### Supplied passage

************

TORONTO (Reuters) – Toronto Mayor Rob Ford can stay in power pending an appeal of a conflict of interest ruling that ordered him out of his job as leader of Canada’s biggest city, a court ruled on Wednesday.


Madam Justice Gladys Pardu of the Ontario Divisional Court suspended a previous court ruling that said Ford should be ousted. Ford’s appeal of that ruling is set to be heard on January 7, but a decision on the appeal could take months.












Justice Pardu stressed that if she had not suspended the ruling, Ford would have been out of office by next week. “Significant uncertainty would result and needless expenses may be incurred if a by-election is called,” she said.


If Ford wins his appeal, he will get to keep his job until his term ends at the end of 2014. If he loses, the city council will either appoint a successor or call a special election, in which Ford is likely to run again.


“I can’t wait for the appeal, and I’m going to carry on doing what the people elected me to do,” Ford told reporters at City Hall following the decision.


Ford, a larger-than-life character who took power on a promise to “stop the gravy train” at City Hall, has argued that he did nothing wrong when he voted to overturn an order that he repay money that lobbyists had given to a charity he runs.

************

### Raw data
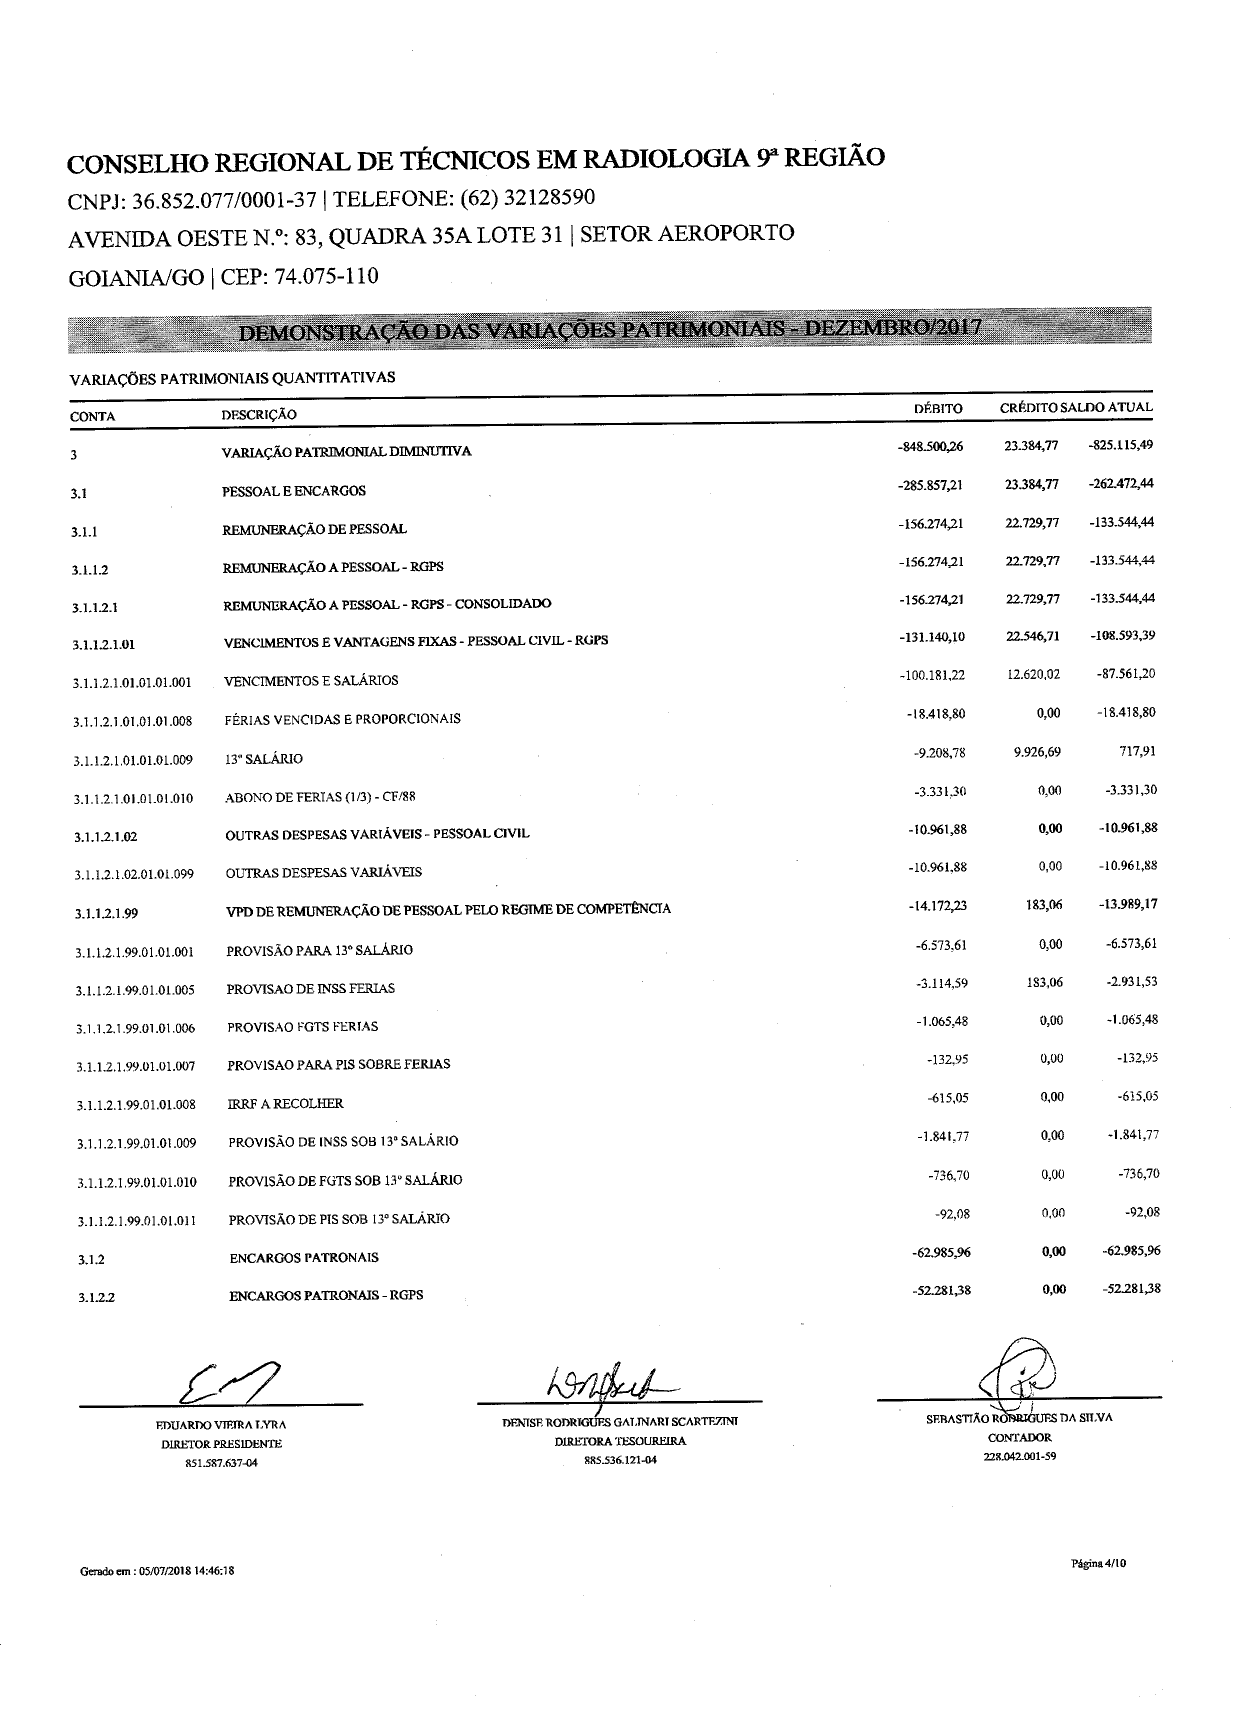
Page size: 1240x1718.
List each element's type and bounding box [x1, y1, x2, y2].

text_box [0, 0, 1239, 1717]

************

### Set of tasks
- 1) According to the Reuters report on Toronto Mayor Rob Ford, on what date is Ford's appeal set to be heard?
- 2) Extend the Reuters report on Toronto Mayor Rob Ford by writing what comes after its final sentence.

### Exercise responses
- 1) January 7

- 2)
Superior Court Justice Charles Hackland disagreed, ruling last week that Ford acted with “willful blindness” in the case, and must leave office by December 10.


Ford was elected mayor in a landslide in 2010, but slashing costs without cutting services proved harder than he expected, and his popularity has fallen steeply.


He grabbed unwelcome headlines for reading while driving on a city expressway, for calling the police when a comedian tried to film part of a popular TV show outside his home, and after reports that city resources were used to help administer the high-school football team he coaches.


The conflict-of-interest drama began in 2010 when Ford, then a city councillor, used government letterhead to solicit donations for the football charity created in his name for underprivileged children.


Toronto’s integrity commissioner ordered Ford to repay the C$ 3,150 ($ 3,173) the charity received from lobbyists and companies that do business with the city.


Ford refused to repay the money, and in February 2012 he took part in a city council debate on the matter and then voted to remove the sanctions against him – despite being warned by the council speaker that voting would break the rules.


He pleaded not guilty in September, stating that he believed there was no conflict of interest as there was no financial benefit for the city. The judge dismissed that argument.


In a rare apology after last week’s court ruling, he said the matter began “because I love to help kids play football”.


Ford faces separate charges in a C$ 6 million libel case about remarks he made about corruption at City Hall, and is being audited for his campaign finances. The penalty in the audit case could also include removal from office.